*** Opening of The data ***

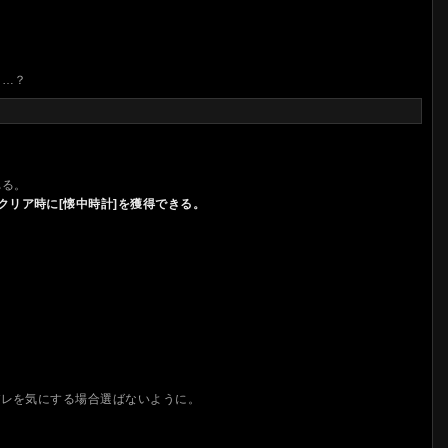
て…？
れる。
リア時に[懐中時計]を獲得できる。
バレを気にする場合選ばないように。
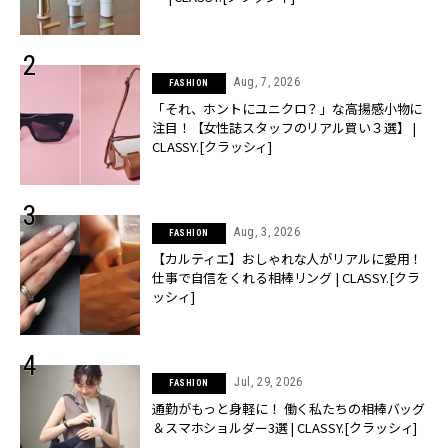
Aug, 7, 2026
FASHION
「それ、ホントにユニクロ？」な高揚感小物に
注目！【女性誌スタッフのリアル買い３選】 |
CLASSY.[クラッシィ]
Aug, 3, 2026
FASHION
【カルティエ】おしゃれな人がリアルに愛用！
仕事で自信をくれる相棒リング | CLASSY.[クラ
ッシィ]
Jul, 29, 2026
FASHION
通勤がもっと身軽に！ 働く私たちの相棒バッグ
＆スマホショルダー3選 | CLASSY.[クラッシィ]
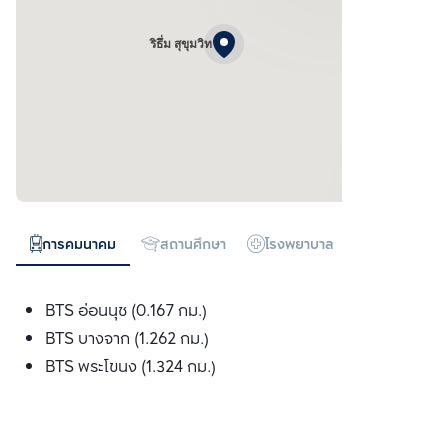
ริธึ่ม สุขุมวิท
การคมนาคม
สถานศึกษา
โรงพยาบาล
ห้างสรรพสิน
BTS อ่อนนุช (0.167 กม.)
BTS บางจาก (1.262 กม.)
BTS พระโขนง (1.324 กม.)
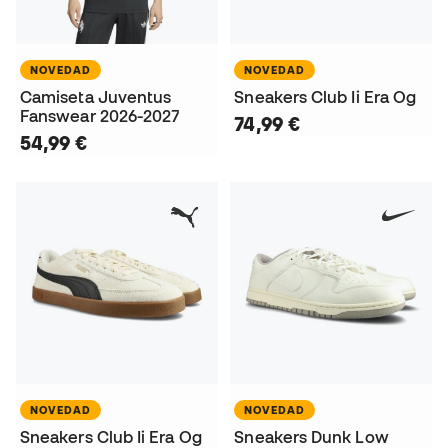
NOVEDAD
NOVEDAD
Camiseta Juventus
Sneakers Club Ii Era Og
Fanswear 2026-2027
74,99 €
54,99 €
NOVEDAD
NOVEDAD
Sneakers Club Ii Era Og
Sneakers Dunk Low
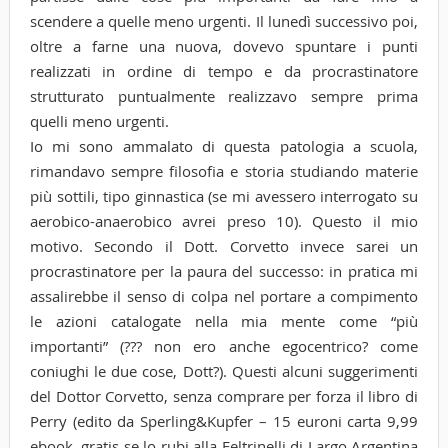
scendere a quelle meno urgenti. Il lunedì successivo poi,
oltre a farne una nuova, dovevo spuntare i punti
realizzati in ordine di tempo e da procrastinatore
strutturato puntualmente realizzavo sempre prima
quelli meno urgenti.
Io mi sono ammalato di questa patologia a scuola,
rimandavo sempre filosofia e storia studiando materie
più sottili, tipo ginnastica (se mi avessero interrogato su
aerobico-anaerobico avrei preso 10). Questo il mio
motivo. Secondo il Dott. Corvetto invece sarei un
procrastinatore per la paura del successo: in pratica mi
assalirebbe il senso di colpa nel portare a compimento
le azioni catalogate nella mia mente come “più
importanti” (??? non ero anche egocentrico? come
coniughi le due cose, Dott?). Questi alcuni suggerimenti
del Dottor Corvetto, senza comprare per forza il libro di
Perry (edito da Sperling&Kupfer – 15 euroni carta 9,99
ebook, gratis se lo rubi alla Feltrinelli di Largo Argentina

*** Close of The data ***

» Task objective
Only the text of the records above, copied exactly, should be returned; the pictures stay out.

» Answer to the exercise
て…？
れる。
リア時に[懐中時計]を獲得できる。
バレを気にする場合選ばないように。
Aug, 7, 2026
FASHION
「それ、ホントにユニクロ？」な高揚感小物に
注目！【女性誌スタッフのリアル買い３選】 |
CLASSY.[クラッシィ]
Aug, 3, 2026
FASHION
【カルティエ】おしゃれな人がリアルに愛用！
仕事で自信をくれる相棒リング | CLASSY.[クラ
ッシィ]
Jul, 29, 2026
FASHION
通勤がもっと身軽に！ 働く私たちの相棒バッグ
＆スマホショルダー3選 | CLASSY.[クラッシィ]
ริธึ่ม สุขุมวิท
การคมนาคม
สถานศึกษา
โรงพยาบาล
ห้างสรรพสิน
BTS อ่อนนุช (0.167 กม.)
BTS บางจาก (1.262 กม.)
BTS พระโขนง (1.324 กม.)
NOVEDAD
NOVEDAD
Camiseta Juventus
Sneakers Club Ii Era Og
Fanswear 2026-2027
74,99 €
54,99 €
NOVEDAD
NOVEDAD
Sneakers Club Ii Era Og
Sneakers Dunk Low
scendere a quelle meno urgenti. Il lunedì successivo poi,
oltre a farne una nuova, dovevo spuntare i punti
realizzati in ordine di tempo e da procrastinatore
strutturato puntualmente realizzavo sempre prima
quelli meno urgenti.
Io mi sono ammalato di questa patologia a scuola,
rimandavo sempre filosofia e storia studiando materie
più sottili, tipo ginnastica (se mi avessero interrogato su
aerobico-anaerobico avrei preso 10). Questo il mio
motivo. Secondo il Dott. Corvetto invece sarei un
procrastinatore per la paura del successo: in pratica mi
assalirebbe il senso di colpa nel portare a compimento
le azioni catalogate nella mia mente come “più
importanti” (??? non ero anche egocentrico? come
coniughi le due cose, Dott?). Questi alcuni suggerimenti
del Dottor Corvetto, senza comprare per forza il libro di
Perry (edito da Sperling&Kupfer – 15 euroni carta 9,99
ebook, gratis se lo rubi alla Feltrinelli di Largo Argentina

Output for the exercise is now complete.